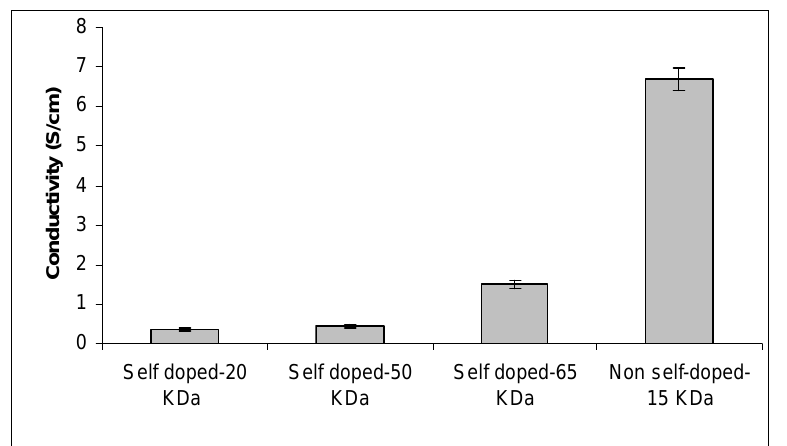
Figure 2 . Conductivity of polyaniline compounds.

____________________

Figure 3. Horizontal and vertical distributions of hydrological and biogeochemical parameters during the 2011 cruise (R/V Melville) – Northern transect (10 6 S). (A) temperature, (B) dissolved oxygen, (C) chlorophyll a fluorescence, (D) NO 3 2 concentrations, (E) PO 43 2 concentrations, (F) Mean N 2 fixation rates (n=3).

____________________

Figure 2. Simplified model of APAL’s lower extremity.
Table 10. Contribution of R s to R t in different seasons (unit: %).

____________________

_Your objective_
Check each line in the data for the word "Figure", then report only how many lines contain it.

_Solution to the exercise_
3